[Activity]
Turn the records below into a Markdown table with two columns, Row and Line, numbering each line in order. Skip blank lines and leave the pictures out.

[Dataset entries]

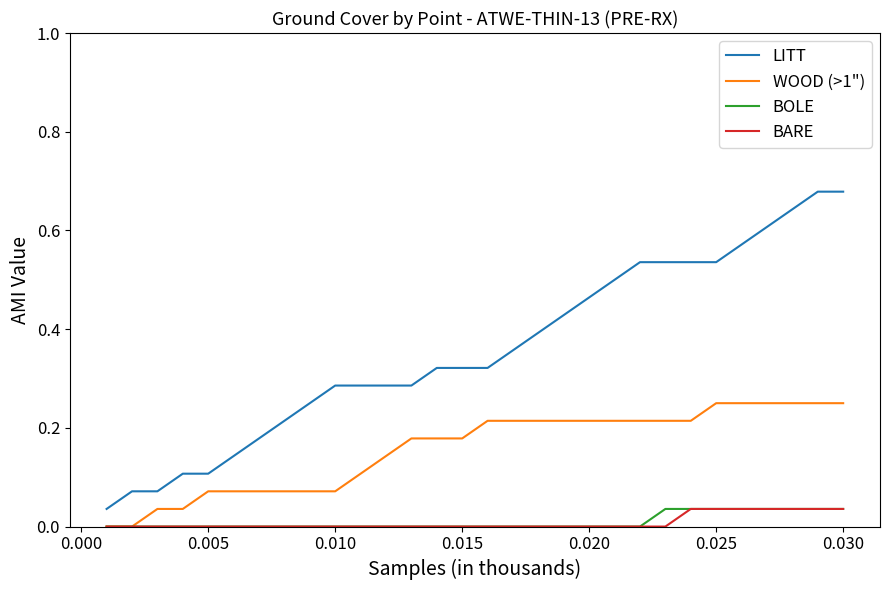

Which series has the largest range (max minus min)?

LITT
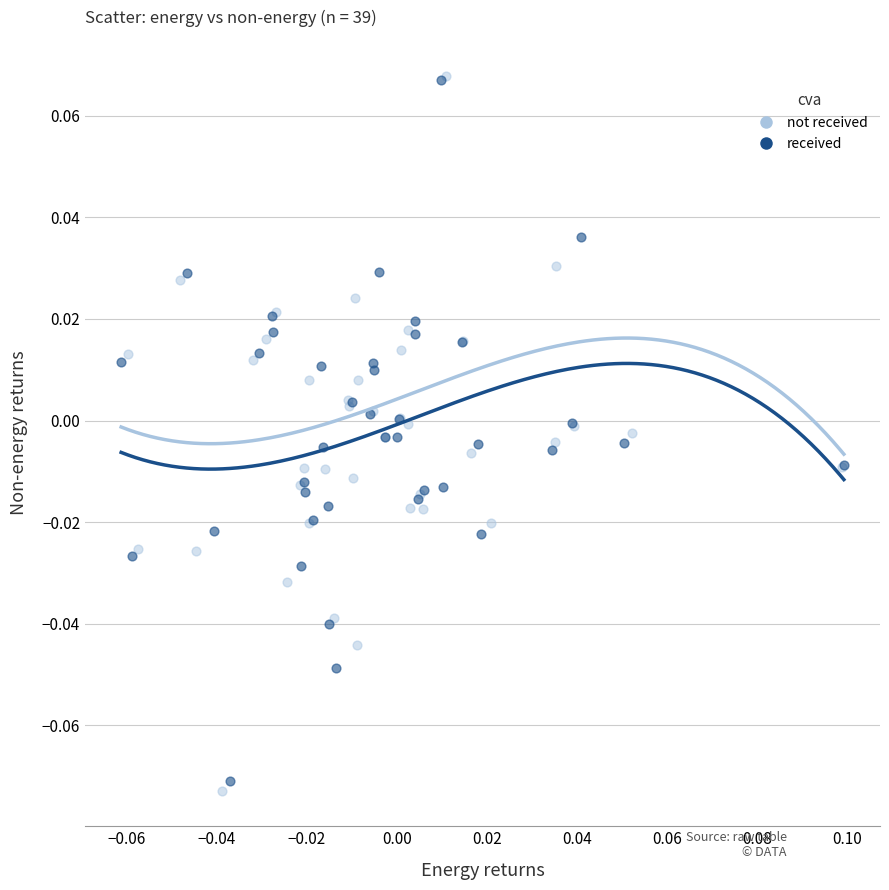

Which series has the widest spread of Y values?

not received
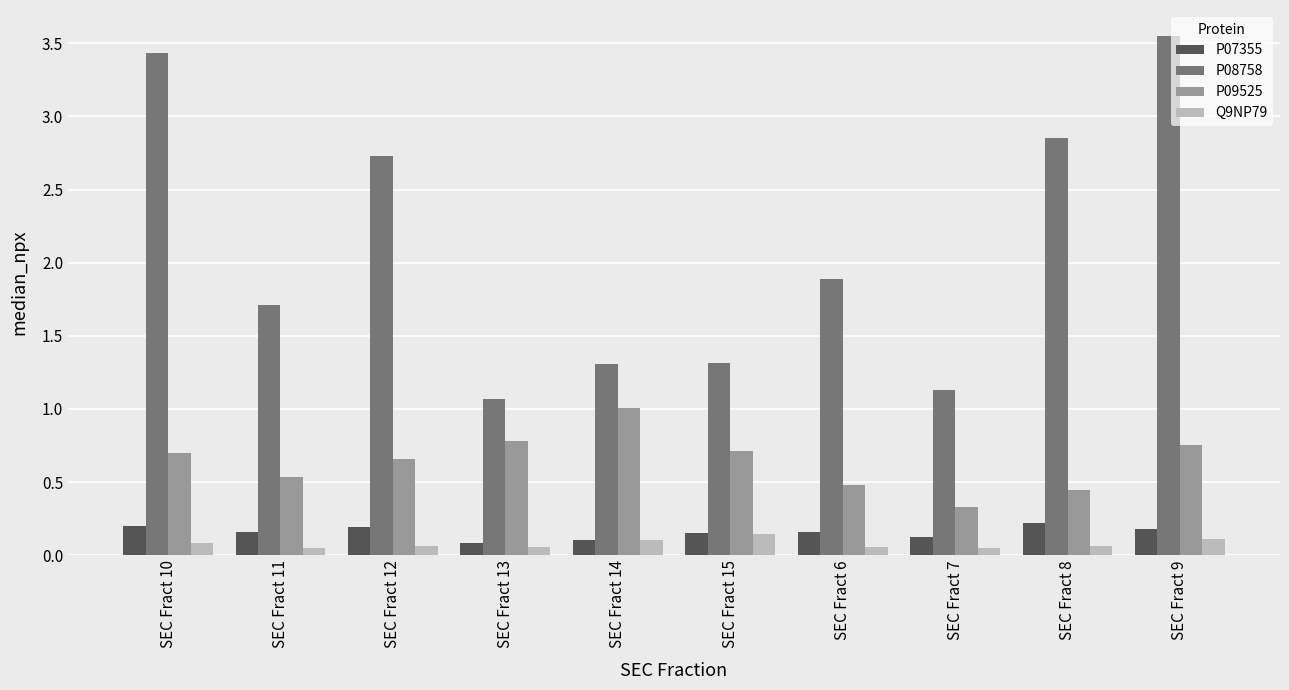

How many bars are there in total?

40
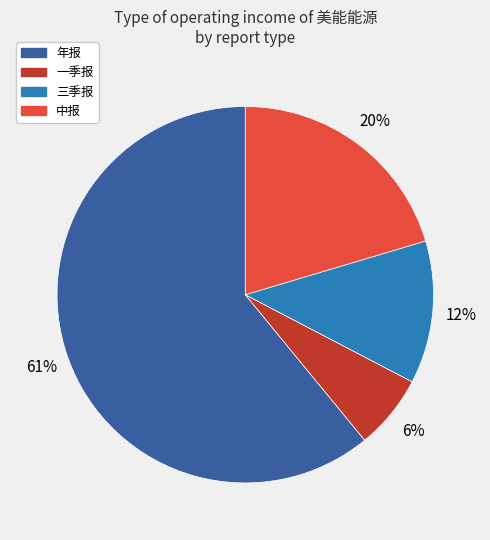

To the nearest percent, what portion does 三季报 represent?

12%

[Task answer]
| Row | Line |
|---|---|
| 1 | Which series has the largest range (max minus min)? |
| 2 | LITT |
| 3 | Which series has the widest spread of Y values? |
| 4 | not received |
| 5 | How many bars are there in total? |
| 6 | 40 |
| 7 | To the nearest percent, what portion does 三季报 represent? |
| 8 | 12% |